Given probability space $(\Omega, \mathcal{F}, \mathbb{P})$, I can understand the definition of conditional expectation $\mathbb{E}[X\mid \mathcal{G}]$, where $\mathcal{G}$ is a sub $\sigma$-algebra of $\mathcal{F}$.
If we define $\mathbb{P}(A\mid\mathcal{G}) := \mathbb{E}[\mathbb{I}_A\mid\mathcal{G}]$, we get $\mathbb{P}(A\mid\mathcal{G})$ as a conditional probability.
So, why do we need to define regular conditional probability?
Can I explain the reason like this?
The conditional probability $\mathbb{P}(A\mid\mathcal{G})$ satisfies:
- $\mathbb{P}(\Omega\mid\mathcal{G})=1$ a.s.;
- $\mathbb{P}(A\mid\mathcal{G})\ge 0$ a.s.;
- $\mathbb{P}(\sum_n A_n\mid\mathcal{G}) = \sum_n \mathbb{P}(A_n\mid\mathcal{G})$ a.s. for non-intersecting sets $\{A_n: n\ge 1\}$.
Taking $\mathbb{P}(\omega, A)$ as a representative of $\mathbb{P}(A\mid\mathcal{G})$ (since it is an equivalence class of random variable), we hope that $\mathbb{P}(\omega, \cdot):\mathcal{F}\to\mathbb{R}$ is almost surly a probability measure. It easily satisfies $\mathbb{P}(\omega, \Omega)=1$ and $\mathbb{P}(\omega, A)\ge 0$ a.s., but has difficulty on countable-additivity.

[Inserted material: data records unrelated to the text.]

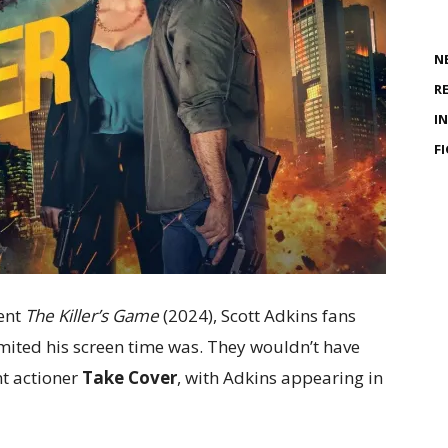
N
R
I
F
ent
The Killer’s Game
(2024), Scott Adkins fans
ited his screen time was. They wouldn’t have
nt actioner
Take Cover
, with Adkins appearing in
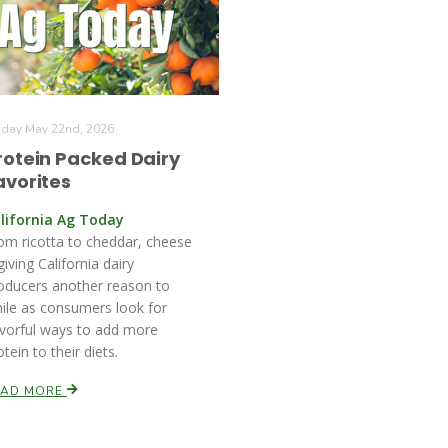
iday May 22nd, 2026
rotein Packed Dairy
avorites
lifornia Ag Today
om ricotta to cheddar, cheese
 giving California dairy
oducers another reason to
ile as consumers look for
avorful ways to add more
otein to their diets.
EAD MORE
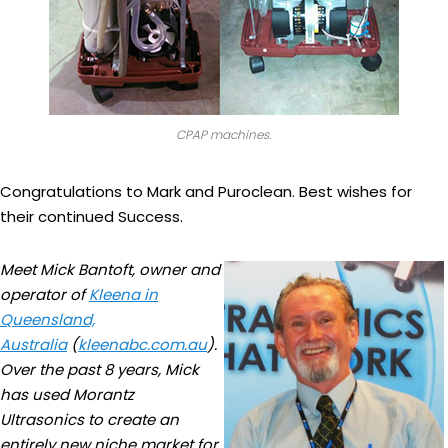
CPAP machines.
Congratulations to Mark and Puroclean. Best wishes for
their continued Success.
Meet Mick Bantoft, owner and
operator of
Kleena in
Queensland,
Australia
(
kleenabc.com.au
).
Over the past 8 years, Mick
has used Morantz
Ultrasonics to create an
entirely new niche market for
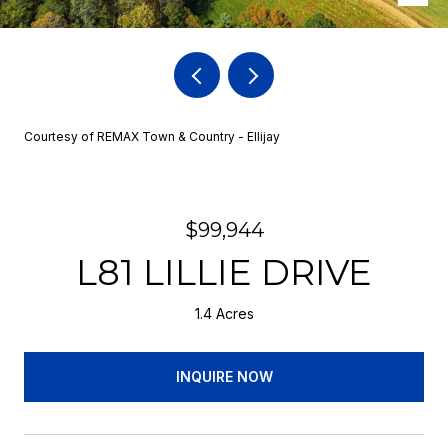
Courtesy of REMAX Town & Country - Ellijay
$99,944
L81 LILLIE DRIVE
1.4 Acres
INQUIRE NOW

To satisfy $\mathbb{P}(\omega, \sum_n A_n) = \sum_n\mathbb{P}(\omega, A_n)$ a.s., we must exclude a series of null sets $\{N_n: n\ge 1\}$; and for another series of $\{B_n: n\ge 1\}$, to satisfy $\mathbb{P}(\omega, \sum_n B_n) = \sum_n\mathbb{P}(\omega,B_n)$ a.s., we must exclude another series of null sets $\{M_n: n\ge 1\}$... Then totally we need to exclude a big set $$ \left(\bigcup_{n=1}^\infty N_n\right) \cup \left(\bigcup_{n=1}^\infty M_n\right) \cup \cdots $$ which may no longer be a null set.
To deal with this difficult, we introduce the concept of regular conditional probability $\mathbb{P}(\cdot, \cdot): \Omega\times\mathcal{G}\to[0,1]$, such that
- $\mathbb{P}(\omega,\cdot)$ is a probability measure on $\mathcal{G}$ for every $\omega\in\Omega$.
- $\mathbb{P}(\cdot,A)$ is a measurable function on $(\Omega,\mathcal{G})$ for every $A\in\mathcal{G}$, and $\mathbb{P}(\omega,A)=\mathbb{P}(A\mid\mathcal{G})$ a.s.
Since we can tolerance difference between $\mathbb{P}(\omega,A)$ and $\mathbb{P}(A\mid\mathcal{G})$ on null sets, we can just directly remove the "almost surly" suffix of $\mathbb{P}(\omega,\Omega)=1$ and $\mathbb{P}(\omega,A)\ge 0$.
Please point out my mistakes.